A 15-year-old Python flaw found in "over 350,000" projects • The Register

A 15-year-old Python flaw found in “over 350,000” projects • The Register

At least 350,000 open source projects are believed to be potentially vulnerable to exploitation by a Python module flaw that has remained unpatched for 15 years.

On Tuesday, security firm Trellix said its threat researchers had encountered a vulnerability in Python. tarfile module, which provides a way to read and write packages of compressed files known as tar archives. At first, bug hunters thought they happened on a zero day.

It turned out to be a roughly 5,500-day problem: the bug has been living its best life for the past decade and a half while it waits for extinction.

Identified as CVE-2007-4559, the vulnerability was discovered on August 24, 2007, in a post on the Python mailing list by Jan Matejek, who was the Python package maintainer for SUSE at the time. It can be exploited to overwrite and hijack files on a victim’s computer when a vulnerable application opens a malicious tar archive via tarfile.

“The vulnerability is basically like this: if I drag a file named "../../../../../etc/passwd" and then do the administrator untar it, /etc/passwd is overwritten,” Matejek explained at the time.

The tarfile directory traversal bug was reported on August 29, 2007 by Tomas Hoger, a software engineer at Red Hat.

But she had already been approached, sort of. A day earlier, tarfile module maintainer Lars Gustäbel committed a code change that adds a true default. check_paths parameter and a helper function for TarFile.extractall() method that throws an error if a tar archive file path is unsafe.

But the fix did not address TarFile.extract() method — which Gustäbel said “shouldn’t be used at all” — and left open the possibility that extracting data from untrusted archives could cause problems.

In a comment thread, Gustäbel explained that he no longer considers this a security issue. “tarfile.py does nothing wrong, its behavior conforms to the pax definition and POSIX pathname resolution guidelines,” he wrote.

“There is no known or possible practical exploitation. and [updated] documentation with a warning that extracting archives from untrusted sources could be dangerous. This is the only thing to do IMO”.

Indeed, the documentation describes this weapon:

Warning: Never extract archives from unsafe sources without prior inspection. Files may be created outside wayfor example members that have absolute filenames beginning with "/" or file names with colons "..".

And yet here we are, with both extract() and extractall() still posing the threat of an arbitrary crossing of paths.

“The vulnerability is a path traversal attack in extract and extractall functions in the tarfile module that allow an attacker to overwrite arbitrary files by appending the sequence “..” to filenames in a tar archive,” Kasimir Schulz, a vulnerability researcher for Trellix, explained in a blog post.

The sequence “..” changes the current working path to the parent directory. So, using code like the six-line snippet below, Schulz says, tarfile the module can be told to read and modify the file’s metadata before it is added to the tar archive.
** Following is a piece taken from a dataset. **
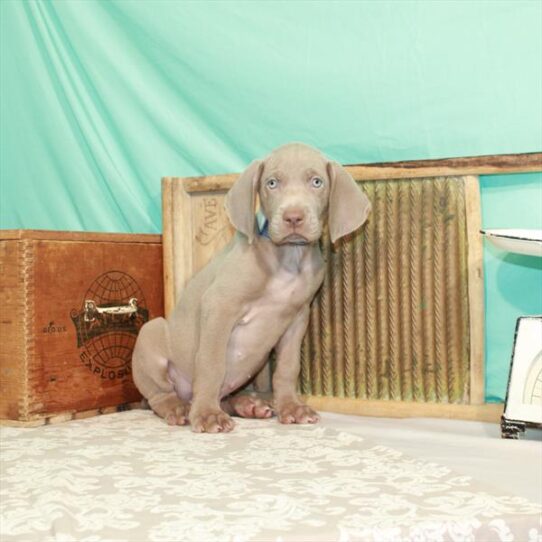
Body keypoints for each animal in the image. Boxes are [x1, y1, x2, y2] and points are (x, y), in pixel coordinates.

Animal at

And the result is exploitation.

import tarfile

def change_name(tarinfo):
    tarinfo.name = "../" + tarinfo.name
    return tarinfo

with tarfile.open("exploit.tar", "w:xz") as tar:
    tar.add("malicious_file", filter=change_name)
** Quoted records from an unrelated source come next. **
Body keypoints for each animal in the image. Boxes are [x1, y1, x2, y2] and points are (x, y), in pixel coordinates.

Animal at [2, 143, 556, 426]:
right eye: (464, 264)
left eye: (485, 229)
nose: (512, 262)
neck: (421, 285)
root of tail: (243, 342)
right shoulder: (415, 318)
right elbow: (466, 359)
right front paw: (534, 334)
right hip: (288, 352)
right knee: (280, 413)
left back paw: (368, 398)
According to Schulz, Trellix created a free tool called Creosote to scan for CVE-2007-4559. The software has already found the bug hidden in applications such as Spyder IDE, an open-source scientific environment written for Python, and Polemarch, an IT infrastructure management service for Linux and Docker.
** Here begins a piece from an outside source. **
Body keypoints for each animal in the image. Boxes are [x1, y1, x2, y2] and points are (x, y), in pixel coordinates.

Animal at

The company estimates tarfile the flaw can be found “in over 350,000 open-source projects and predominantly in closed-source projects.” It also points out that tarfile is a default module in any Python project and is present in frameworks created by AWS, Facebook, Google, and Intel, and in applications for machine learning, automation, and Docker containers.

Trellix says it is working to make the fixed code available to affected projects.

“Using our tools, we currently have patches for 11,005 repositories ready for pull requests,” Charles McFarland, vulnerability researcher for Trellix, explained in a blog post. “Each patch will be added to a forked repository and a pull request will be made over time. This will help individuals and organizations alike to become aware of the problem and fix it with a single click.

“Due to the size of the vulnerable projects, we expect to continue this process over the next few weeks. It is expected to reach 12.06% of all vulnerable projects, just over 70,000 projects to completion”.

The remaining 87.94% of affected projects may want to consider other possible options. ®

Leave a Comment

Your email address will not be published.